Monday, March 31, 2008

Keep your viewer experience first to keep your viewers

Just came back from visiting a site from a comment link. Didn't have a great experience, but did run into something we could learn from.

This is a critique of that site.

Looked nice. First problem - violated the old 10-second rule of Internet use, which is: if the viewer doesn't see something they want in 10 seconds, they'll go somewhere else.

Now on the face of it, it's a nice site. They get you on their mail list and then give you audio clips - about 43 of them. On the face of it, it looks like value. Problem is, that's a lot of bandwidth and these audio's don't load quickly. Also, audio has the problem that it's linear. You have to listen to the whole thing in order, can't skip around. (We won't go into the audio quality, or content.)

On this site, you simply have the name of the interviewer and guest for each audio - not what that person is, what they talk about, why you should listen. There's a promo link for each speaker, but it has the same problem - no data.

So: the conclusion is that this site is a sham. Not that it is, but that's the impression.

To improve this?

0. Redesign the page from the "WIIFM" (What's in it for me?) viewpoint of the viewer. Figure the person is coming for more data on eBay sales. So tell them why they should listen to these interviews and why they are VITAL to their success.

1. Don't assume all your audience is audio-centric. Most Internet viewers are more visually-oriented, the audio is a neat marketing gimmick and an excellent way to give valuable data, but it shouldn't be the only way to get information. As above, audio is limited, and might not fit into the viewer's schedule - a lot of people would rather have podcasts and listen to them while exercising, commuting, etc. They don't want to have to keep your page open to listen to these audios - again, that 10-second rule. If your page isn't incredibly valuable, don't figure they're going to come back.

2. Get better hosting - faster downloads. Don't try to host everything from your own little server. Pay someone with big pipes to let your stuff come down. I didn't have time to listen right then, so I set a Firefox plug-in download helper to let me get their stuff (even though they thought they had it protected behind a swf button) so I could listen to it when I had the time. And promptly ran into bottlenecks even getting the audio at all.

3. Offer other versions of this data, which are more easily scanned. If you really have valuable data, then offer a pdf mini-version which has your links in it. As well, you could very easily set up a powerpoint and then create a talking slideshow (slidecast) on slideshare.net. This way people could find out what you are saying very quickly.

4. Same goes for your links. I clicked on a couple of them and was promptly told I needed to sign up for another mail-list - or buy into someone else's program. Fat chance. Give me a free download, or some reason to do so. Look, I just skipped the 5-part audio so I could maybe find out something from the link. When the link is just another landing page - skip it.
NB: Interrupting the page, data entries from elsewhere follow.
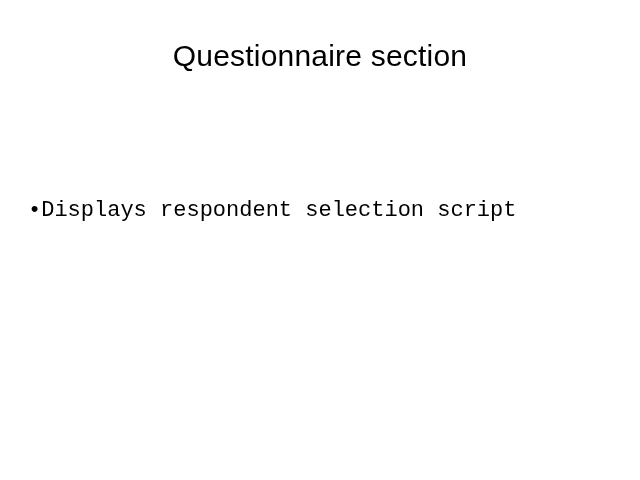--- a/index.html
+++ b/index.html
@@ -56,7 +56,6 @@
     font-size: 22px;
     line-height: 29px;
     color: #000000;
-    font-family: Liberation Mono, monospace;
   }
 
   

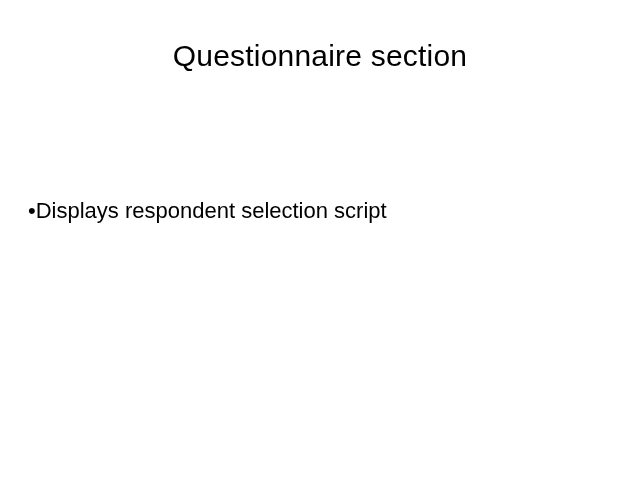--- a/index.html
+++ b/index.html
@@ -81,6 +81,7 @@
     <p class="bullet-item"><span class="bullet-mark">•</span><span class="bullet-text">Displays respondent selection script</span></p>
 
 
+    <p class="bullet-item"><span class="bullet-mark">•</span><span class="bullet-text">When respondent accepts interview, displays the questionnaire script</span></p>
 
   </div>
 

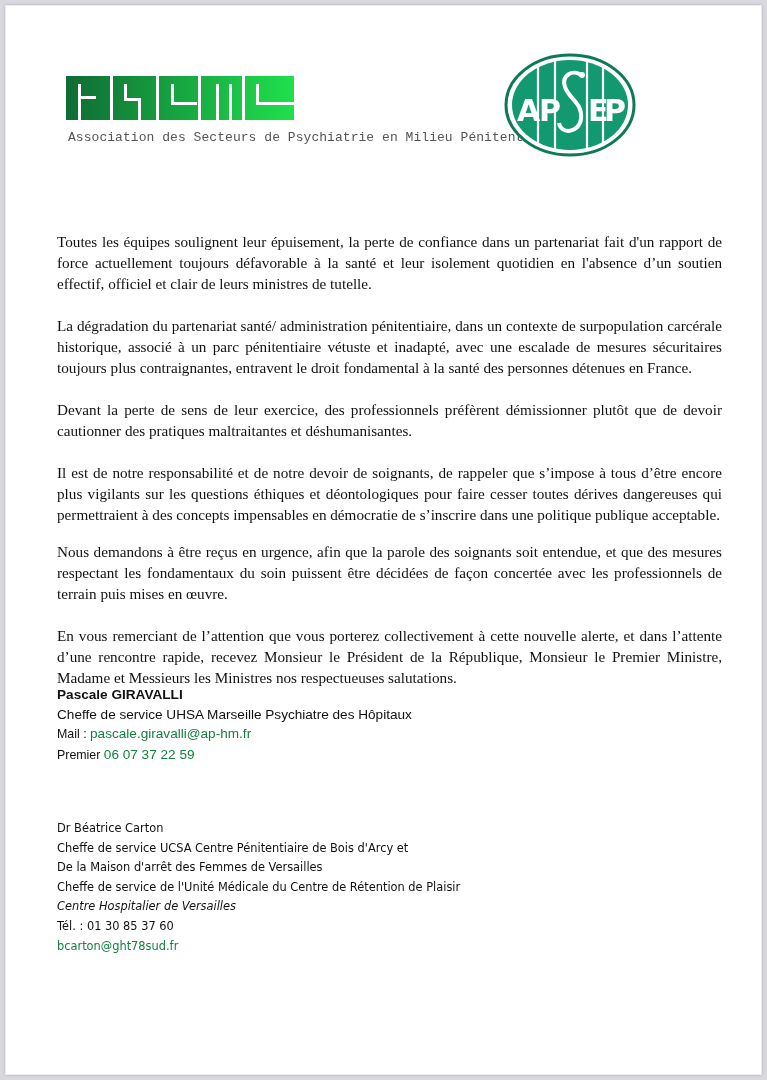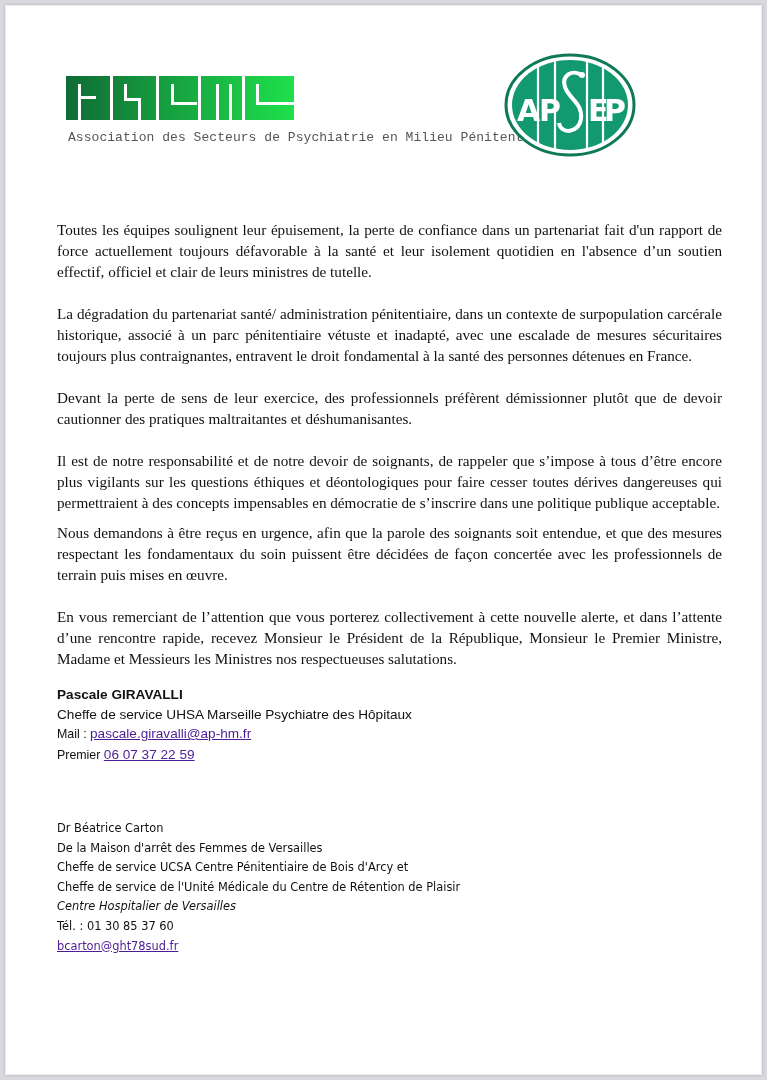--- a/index.html
+++ b/index.html
@@ -28,7 +28,7 @@
       font-family: "Liberation Serif", serif; font-size: 15.2px; line-height: 21px; color: #111;
       text-align: justify;
     }
-    .body-text p { margin: 4px 0 21px 0; }
+    .body-text p { margin: 16px 0 21px 0; }
     .body-text p.tight { margin-bottom: 9px; }
 
     .sig1 {

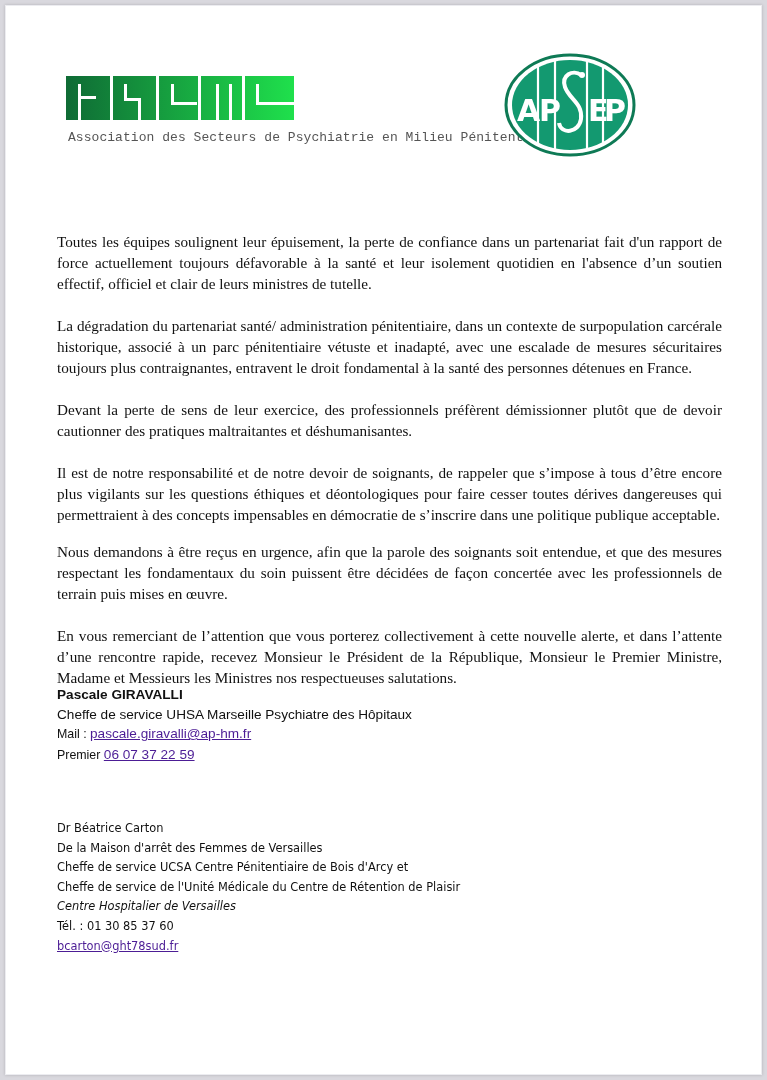--- a/index.html
+++ b/index.html
@@ -37,7 +37,7 @@
     }
     .sig1 .name { font-weight: bold; }
     .sig1 .small { font-size: 12.4px; }
-    .sig1 a, .sig2 a { color: #4c1d95; text-decoration: underline; }
+    .sig1 a, .sig2 a { color: #15803d; }
     .sig1 a.big { font-size: 13.6px; }
 
     .sig2 {

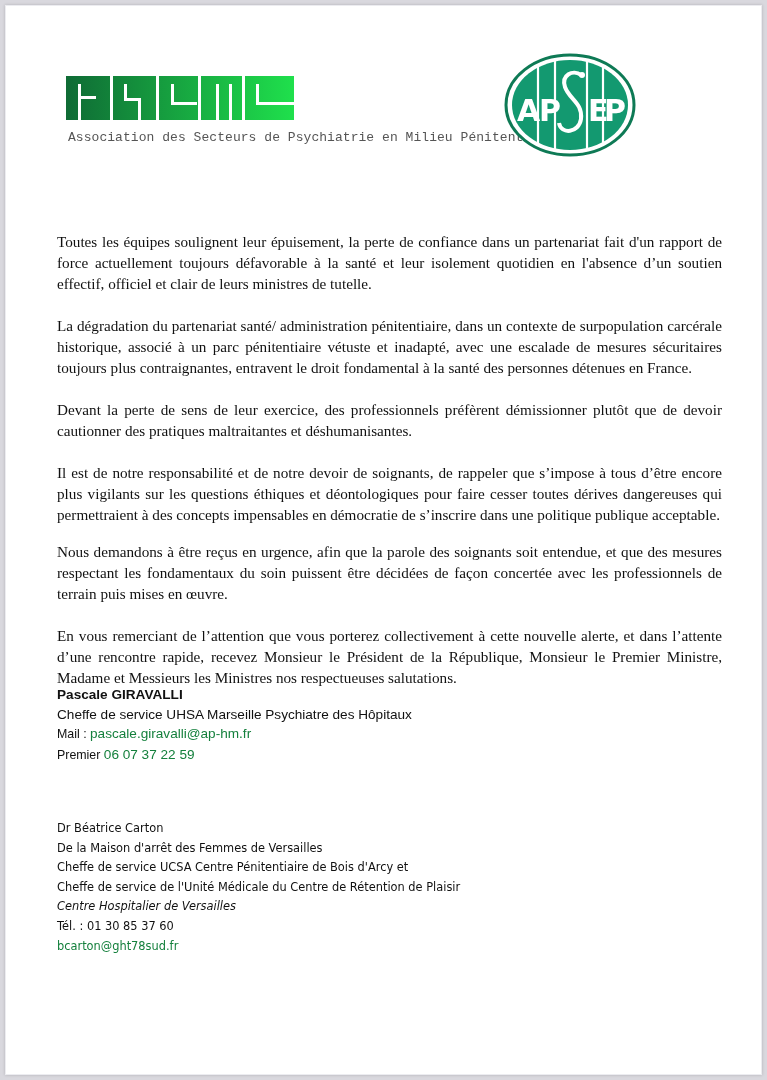--- a/index.html
+++ b/index.html
@@ -120,8 +120,8 @@
 
   <div class="sig2">
     <div class="name">Dr Béatrice Carton</div>
+    <div>Cheffe de service UCSA Centre Pénitentiaire de Bois d'Arcy et</div>
     <div>De la Maison d'arrêt des Femmes de Versailles</div>
-    <div>Cheffe de service UCSA Centre Pénitentiaire de Bois d'Arcy et</div>
     <div>Cheffe de service de l'Unité Médicale du Centre de Rétention de Plaisir</div>
     <div class="it">Centre Hospitalier de Versailles</div>
     <div>Tél. : 01 30 85 37 60</div>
If I click through on a few of these links and they are all just opt-in feeders, then the whole thing looks like a scam.

Quick summary: 40-some audios at 30 minutes a piece = 10 hours of stuff to listen to. No alternatives. Links are more opt-in landing pages, with no data on them. Little value here.

Handling:

a. Set up the audio with summaries of what is being said, who the person is and what the take-away should be. Offer a short intro audio for each series. Intro should have who that person is and why that audio is important - excerpt best clips, etc.

b. Transcribe the audio and create a downloadable PDF with your links and ads in it, as well as giveaway and resell rights. Makes your data viral.

c. Put more visuals into this. Create a powerpoint and slidecast so that you can embed this into your page.

d. Better - host the whole thing as a blog (you can still do a members-only scene) and podcast these audios, so people can get them more easily.

e. And repeat these for your links. Give real value so people rave about your site to others.

Bottom line: you have to give great service, great value. Right behind King Content is Queen Choice. Give people options of how to get your data. Don't straight-jacket them into a single channel for their data.

AND - allow them and encourage them to download your data and re-purpose it, encourage them to share it and profit from it. This is how you get them spreading your conversation and helping you increase your base. This is where you move from static pages and organic SEO over into the social media word-of-mouth.